Tuesday, March 11, 2014

Time for Plan B for Mideast conflict

Op-ed: Palestinians will never accept any peace plan, no matter how reasonable it seems to Israelis and Americans.

Lawrence J. Epstein for Ynetnews

KerryThe quixotic, well-meaning search for a two-state solution to the Arab-Israeli conflict is futile, and it always has been. That statement is not offered as an ideological trumpet call for annexing the West Bank or an emotional cri de coeur. Rather, it is meant to provide a realistic perspective, one needed to see future prospects with clear eyes.

I hope I’m wrong. I hope Secretary Kerry is able to effect a peaceful resolution to the conflict. Most Israeli Jews would welcome a two-state solution that protects Israeli security and provides the Palestinians with a homeland where they can rule themselves. I agree with this view. But, with the best intentions, the most brilliant of plans, and the most earnest willingness to work hard, neither Secretary Kerry nor anyone else will find a way to conclude a peace treaty. That is because the Palestinians will never accept any plan, no matter how reasonable it seems to the Israelis and the Americans.
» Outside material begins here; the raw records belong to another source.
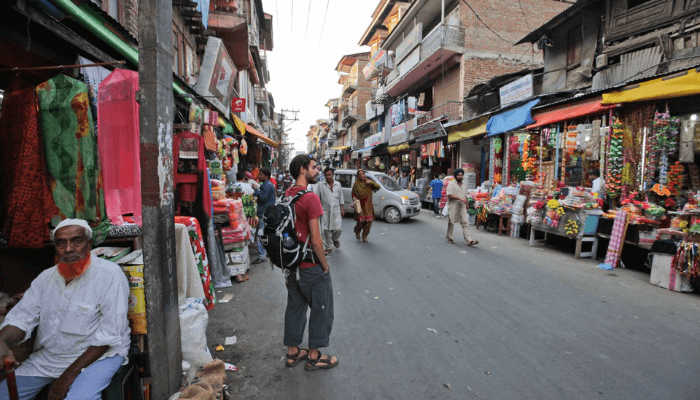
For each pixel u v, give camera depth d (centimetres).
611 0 966
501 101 1309
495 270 602
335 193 740
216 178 655
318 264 302
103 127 315
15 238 292
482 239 891
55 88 295
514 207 922
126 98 314
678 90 592
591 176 838
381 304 451
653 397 264
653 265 532
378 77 2853
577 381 284
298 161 314
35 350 220
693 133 606
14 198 289
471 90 1518
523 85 1182
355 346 345
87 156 304
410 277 564
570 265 639
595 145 759
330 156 4981
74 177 302
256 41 2069
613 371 298
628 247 677
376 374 297
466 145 1536
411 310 431
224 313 431
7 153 292
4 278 325
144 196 231
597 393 269
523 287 514
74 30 333
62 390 193
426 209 1634
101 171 316
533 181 983
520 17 1673
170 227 248
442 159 1788
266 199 743
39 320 214
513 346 341
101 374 204
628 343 346
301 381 290
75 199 303
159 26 227
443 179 1479
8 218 291
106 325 212
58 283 213
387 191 1162
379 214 1172
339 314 422
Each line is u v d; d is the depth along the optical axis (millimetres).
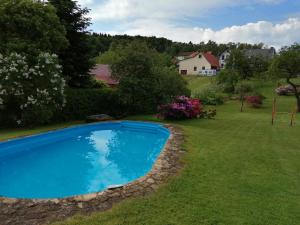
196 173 8602
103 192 7055
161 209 6184
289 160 10469
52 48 21344
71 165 12164
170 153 10836
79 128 18500
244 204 6574
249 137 14773
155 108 25844
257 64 52312
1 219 5793
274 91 44188
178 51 112750
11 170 11461
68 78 22781
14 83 16578
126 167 11883
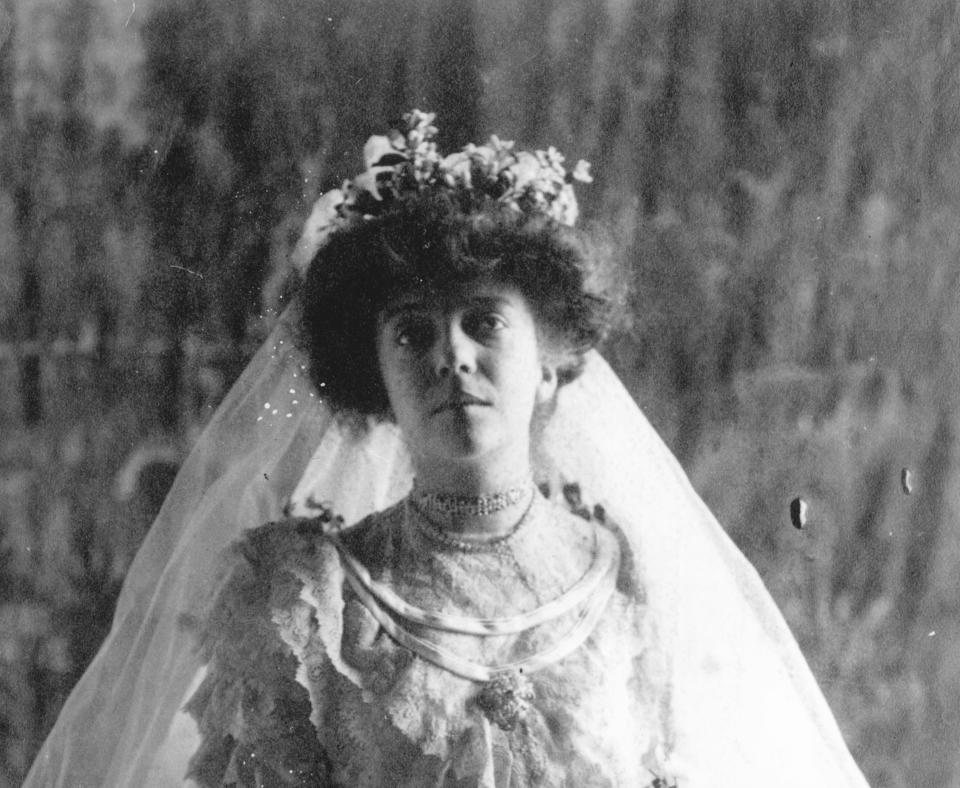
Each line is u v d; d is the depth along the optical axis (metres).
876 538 1.85
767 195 1.81
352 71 1.73
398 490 1.41
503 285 1.39
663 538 1.45
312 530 1.37
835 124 1.83
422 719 1.25
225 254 1.72
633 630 1.37
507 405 1.38
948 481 1.91
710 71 1.80
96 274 1.73
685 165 1.79
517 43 1.76
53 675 1.72
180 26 1.74
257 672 1.28
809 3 1.82
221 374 1.73
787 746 1.50
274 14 1.74
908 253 1.85
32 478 1.72
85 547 1.72
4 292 1.72
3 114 1.72
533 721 1.26
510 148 1.47
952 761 1.85
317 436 1.44
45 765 1.50
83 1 1.73
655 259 1.78
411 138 1.42
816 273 1.82
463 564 1.33
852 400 1.83
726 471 1.81
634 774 1.31
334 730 1.26
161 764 1.42
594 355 1.48
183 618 1.44
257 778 1.26
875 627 1.85
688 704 1.40
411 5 1.74
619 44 1.78
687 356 1.79
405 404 1.39
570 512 1.43
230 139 1.73
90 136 1.73
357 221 1.41
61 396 1.73
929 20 1.86
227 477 1.47
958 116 1.86
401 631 1.29
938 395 1.86
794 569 1.83
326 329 1.43
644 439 1.49
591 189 1.76
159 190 1.73
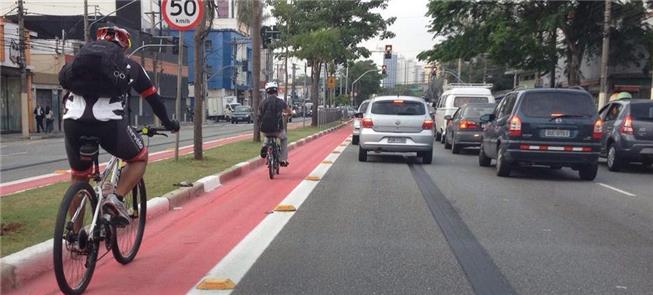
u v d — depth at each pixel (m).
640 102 14.72
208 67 63.84
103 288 5.13
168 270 5.69
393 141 15.45
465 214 8.66
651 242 7.08
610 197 10.49
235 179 11.96
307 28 35.31
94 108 4.85
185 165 12.66
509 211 8.95
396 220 8.16
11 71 32.81
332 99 63.19
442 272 5.75
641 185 12.16
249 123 54.84
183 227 7.50
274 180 11.90
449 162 16.38
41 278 5.32
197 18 12.17
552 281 5.51
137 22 52.41
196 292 5.08
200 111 13.72
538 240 7.10
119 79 4.88
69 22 48.00
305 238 7.04
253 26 21.56
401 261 6.12
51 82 37.25
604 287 5.35
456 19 34.31
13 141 27.81
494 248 6.68
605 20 25.52
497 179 12.70
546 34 33.75
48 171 13.74
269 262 6.02
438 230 7.57
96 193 5.16
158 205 8.17
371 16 36.28
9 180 11.96
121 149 5.14
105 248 5.77
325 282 5.41
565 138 12.23
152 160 14.88
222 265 5.88
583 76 38.25
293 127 36.72
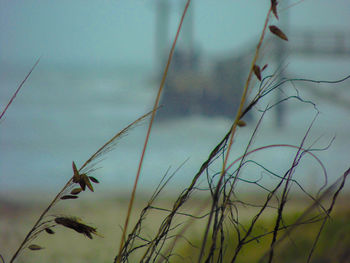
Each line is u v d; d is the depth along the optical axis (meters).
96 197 27.03
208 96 75.31
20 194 37.91
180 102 83.38
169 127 87.75
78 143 84.31
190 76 79.06
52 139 87.94
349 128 79.00
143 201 27.20
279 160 49.12
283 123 92.00
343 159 37.34
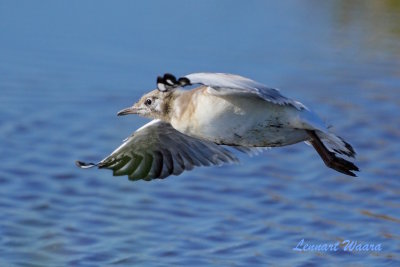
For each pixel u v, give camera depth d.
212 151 11.98
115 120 19.72
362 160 17.34
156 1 26.67
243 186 16.44
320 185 16.44
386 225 14.67
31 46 23.05
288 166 17.34
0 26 24.16
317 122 10.07
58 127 19.17
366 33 24.27
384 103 20.06
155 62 22.25
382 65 22.25
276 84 21.27
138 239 14.22
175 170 12.08
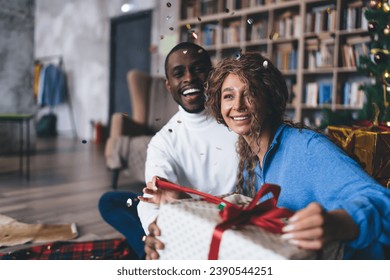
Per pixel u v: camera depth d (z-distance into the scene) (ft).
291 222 1.90
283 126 2.95
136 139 10.60
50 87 25.53
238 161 3.76
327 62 14.20
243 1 16.71
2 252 6.14
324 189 2.53
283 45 15.61
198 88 3.71
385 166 4.19
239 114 2.77
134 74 12.65
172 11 18.80
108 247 6.31
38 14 29.12
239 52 3.08
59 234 7.02
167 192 2.78
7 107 17.35
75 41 25.75
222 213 2.16
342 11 13.73
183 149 3.81
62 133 27.09
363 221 2.03
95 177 12.73
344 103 13.99
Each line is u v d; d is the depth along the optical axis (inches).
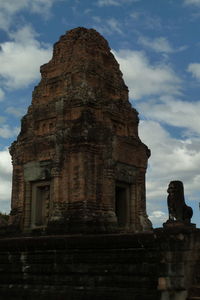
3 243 1000.9
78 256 900.6
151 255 820.0
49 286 917.8
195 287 818.8
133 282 826.2
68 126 1167.6
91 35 1294.3
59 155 1146.7
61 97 1210.6
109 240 869.8
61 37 1322.6
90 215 1083.9
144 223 1242.0
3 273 991.0
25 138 1256.8
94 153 1147.9
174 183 867.4
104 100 1226.6
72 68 1234.6
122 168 1222.3
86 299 852.6
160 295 780.0
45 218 1183.6
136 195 1267.2
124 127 1288.1
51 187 1175.0
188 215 872.9
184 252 812.0
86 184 1102.4
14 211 1229.1
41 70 1322.6
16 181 1251.2
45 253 941.8
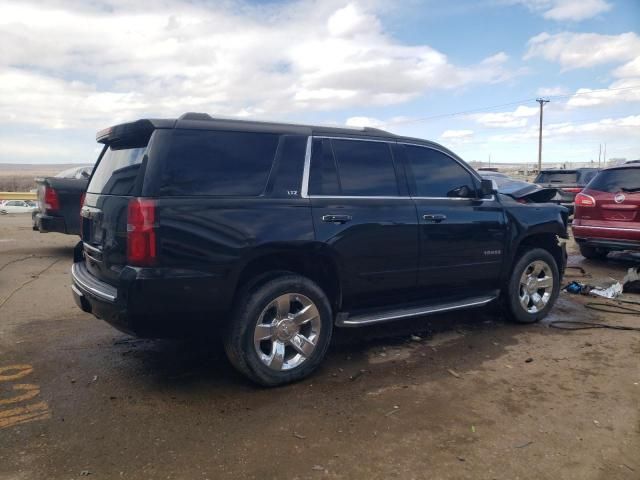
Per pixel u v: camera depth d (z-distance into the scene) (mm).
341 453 3027
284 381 3951
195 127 3719
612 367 4367
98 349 4715
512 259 5434
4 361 4414
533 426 3352
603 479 2791
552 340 5094
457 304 5031
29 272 7957
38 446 3078
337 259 4176
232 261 3660
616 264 9172
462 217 4992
In 1905, Naguib Azoury , a Maronite Christian, wrote what became the first significant analysis of the Zionist movement from an Arab nationalist viewpoint. The book, commonly called "Le réveil de la nation arabe" ("The Awakening of the Arab Nation"), includes a preamble with an apocalyptic appraisal of Arab-Jewish relations. The awakening Arab nationalism and the Jewish attempt to restore a nation in their ancient homeland were, Azoury claimed, destined to clash permanently until one of the movements permanently defeated the other. Azoury expressed the Arab view openly and perceptively. But his conclusion was simply not believed by the Jews, by the Americans, or by the Europeans.